自分の姉という設定を通し、店にはちゃんと出勤させることを条件に名無しさんちゃんを連れ帰る事に成功した。


初めて見た雄弁な兵助君に僕と潮江君は口を挟む隙もなく、名無しさんちゃんは終始兵助君に同調していた。


「1ヶ月前に目が覚めたらあの店の裏に寝てた。
誘拐かと思ってたけど、どうも違うし、生きるのに必死でさー」


名無しさんちゃんはそんな重たいことを笑って言うし、

「でも、兵助君に豆腐料理を沢山作ってたのが役に立って、住み込みで働いてたの。」

「無事で良かったし、俺が役に立てて嬉しい!
いつまでいるの?」

兵助君は普段の彼から想像出来ないくらいのデレっぷりを見せている。

間に入るのも面倒なので、手を繋ぎ歩く2人を後ろから潮江君と眺めた。


「全部で4ヶ月らしい。

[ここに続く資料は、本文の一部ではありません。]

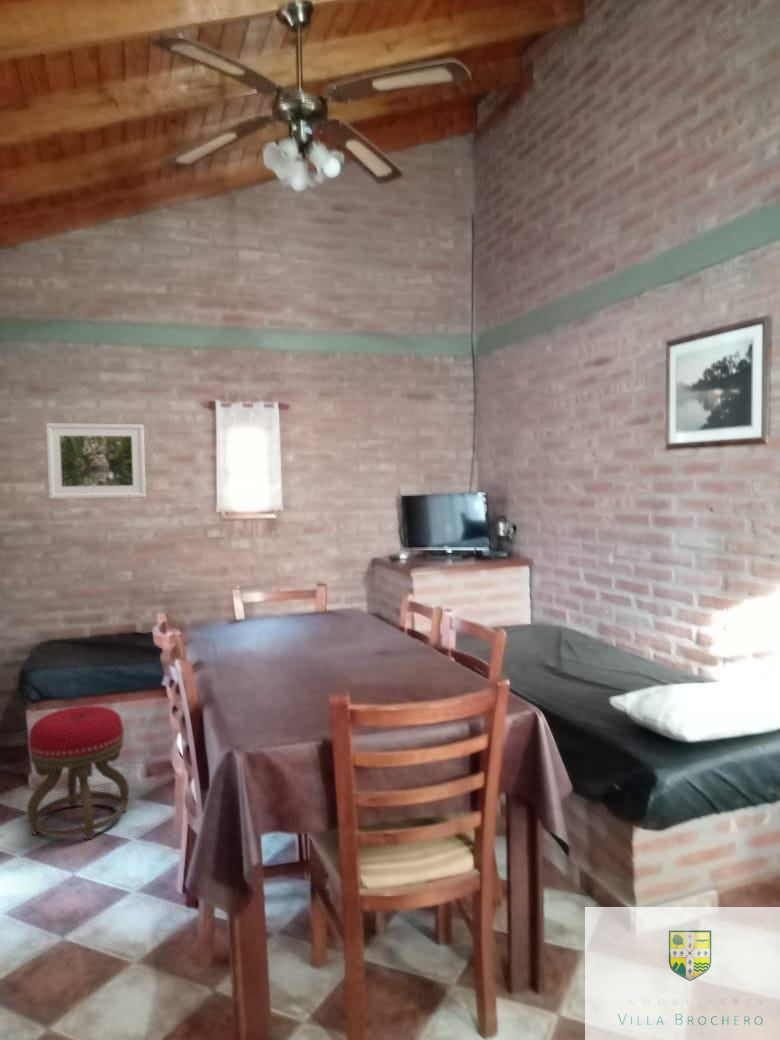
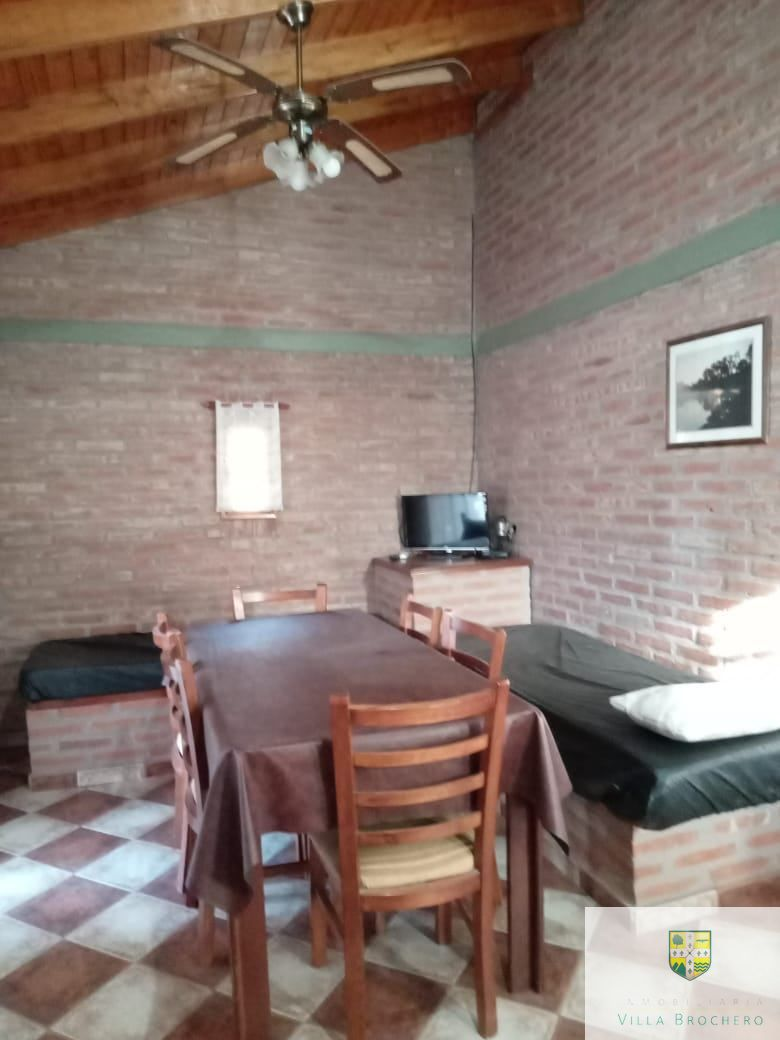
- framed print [45,422,147,500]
- stool [26,705,130,841]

あ、手紙見る?」


『御礼を申し上げると同時に四月の時を与え賜う。』

そんな内容の手紙に、


「名無しさん、1ヶ月無駄にしてんぞ。」

「あと3ヶ月か…名無しさん、一緒に寝て良い?」

「は!?誰!?兵助君の皮をかぶった誰!?」


新たな兵助君の一面に驚きを隠せないまま賑やかに学園へと向かった。